To evaluate short- and long-term effects of different exercise parameters during adjuvant treatment on cancer-related fatigue.

Search Strategy

Databases searched were CINAHL, EMBASE, MEDLINE, Scopus, PEDro, and Cochrane Library to 2008. Hand searching was performed using reference lists from articles obtained.

Search keywords were cancer (and related terms), chemotherapy, radiotherapy, hormone*, exercise, cycle, train*, walk, and fatigue.

Studies were included in the review if 

  • They were randomized, controlled trials
  • They studied effects of exercise on cancer-related fatigue in adults receiving adjuvant therapy
  • There was overlap of 50% or more of the exercise intervention with the cancer treatment period
  • The study compared exercise with a no exercise usual care group
  • Patient-reported fatigue was the outcome.

No exclusion criteria were specified.

Literature Evaluated

Initally, 1,097 articles were identified. A final set of 18 articles met the inclusion criteria. The PEDro scale was used to rate the methodological quality of the research. Fifteen studies were considered to be of high quality, with a score 4 or greater (range 2–8).

Sample Characteristics

  • The final sample of 18 studies involved 1,109 patients.
  • Study sample sizes ranged from 14 to 174 patients.
  • Twelve of the 18 studies were performed in patients with breast cancer.


Overall Findings in Breast Cancer

  • Pooled results in patients with breast cancer (n = 654) showed a small significant reduction in fatigue with exercise (standardized mean difference [SMD] = 0.22; 95% confidence interval [CI] [0.06, 0.37]; Z = 2.46; p = 0.01).

Home-Based Exercise

Exercise was home-based and self-monitored in seven studies. Interventions consisted of walking for 10 to 45 minutes per week and for three to six times per week. In one study, the participants also performed resistance exercises. Cancer treatments and timing of the programs varied. Adherence ranged from 70% to 100%.

  • Pooled results of 2 high-quality studies (n = 128) showed a small nonsignificant reduction in fatigue (SMD = 0.10; 95% CI [-0.25, 0.45]).

Supervised Exercise Programs

Supervised programs were used in five studies. Three involved aerobic exercises, and the others included groups with stretching and/or resistance exercises. Most were performed for 10 to 30 minutes three times per week. Programs were completed by 39% to 100% of partcipants.

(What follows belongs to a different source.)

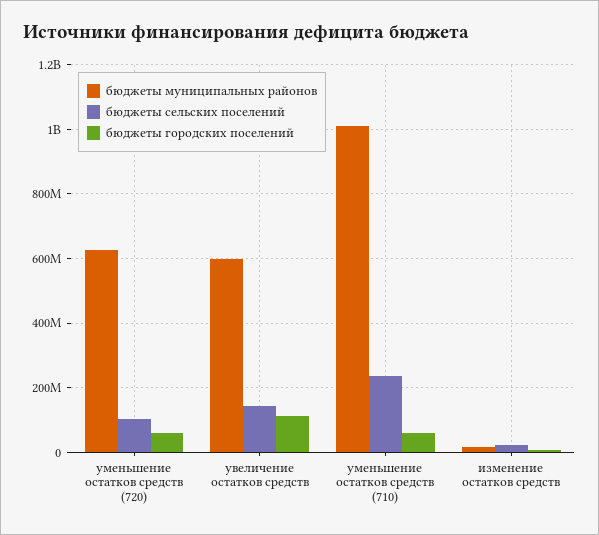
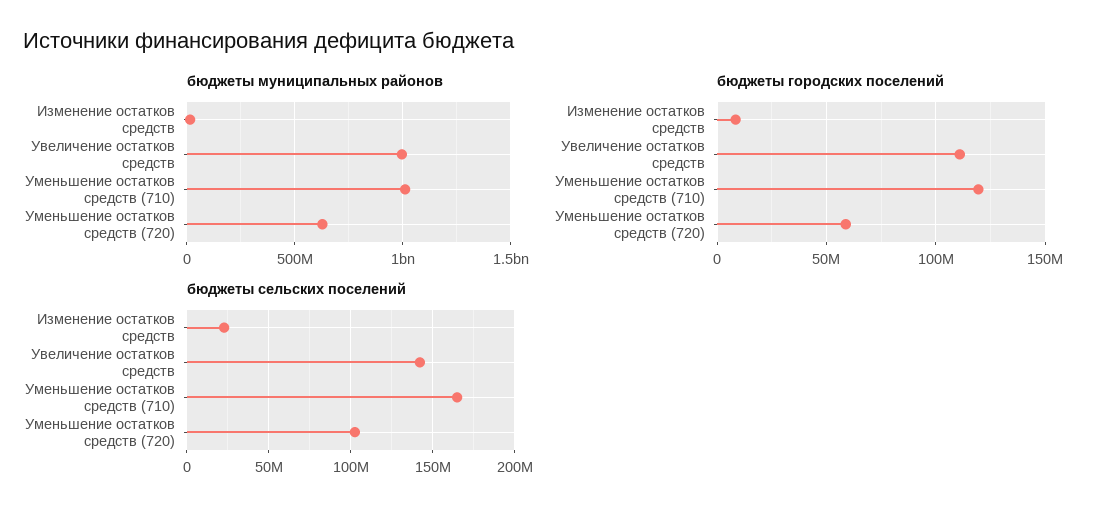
бюджеты муниципальных районов, увеличение остатков средств: 600000000 -> 1000000000
бюджеты сельских поселений, уменьшение остатков средств (710): 240000000 -> 165000000
бюджеты городских поселений, уменьшение остатков средств (710): 60000000 -> 120000000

  • Pooled analysis of three high-quality studies (n = 340) showed a medium significant reduction in fatigue with exercise (SMD = 0.30; 95% CI [0.09, 0.51]).

Overall Findings in Prostate Cancer

Four studies were performed in patients with prostate cancer; three were supervised and one was home-based.

  • Pooled results in these five studies showed a medium significant reduction in fatigue with exercise (SMD = 0.32; 95% CI [0.05, 0.59]).
  • Subgroup analysis of home-based and supervised programs showed small nonsignificant effects, with these approaches analyzed individually.

Findings in Multiple Myeloma and Acute Myeloid Leukemia

One study was performed in each of these patient groups. One was of low quality. Both had nonsignificant reductions in fatigue.


Only short-term effects could be analyzed because only one study described any longer-term effects of physical exercise. No significant adverse effects overall were seen. Supervised aerobic exercise programs were more effective in reducing fatigue than home-based programs. There were significant positive effects during breast cancer treatment, with small to moderate effect sizes. The most effective frequency intensity or duration of exercise could not be determined. Reported adherence to the exercise program varied widely.


  • There was an overall beneficial effect of exercise in patients with prostate cancer when all findings were pooled; however, the effectiveness of home-based and supervised programs could not be demonstrated separately.
  • The limited number of studies and available data in this area may have influenced these results.
  • The clinical relevance of findings could not be determined due to the wide range of measurement instruments used in the research and the lack of associated data that establish clinically important differences.

Nursing Implications

Findings showed that exercise had at least a small beneficial effect in reducing fatigue for patients during adjuvant treatment. Supervised programs may be more effective than self-managed home-based programs. More research on the effects of resistance exercise, home-based exercise, and most effective exercise parameters are needed. Longer-term outcomes and patient adherence need to be examined further. Research on the effects of exercise in other patient types is also needed.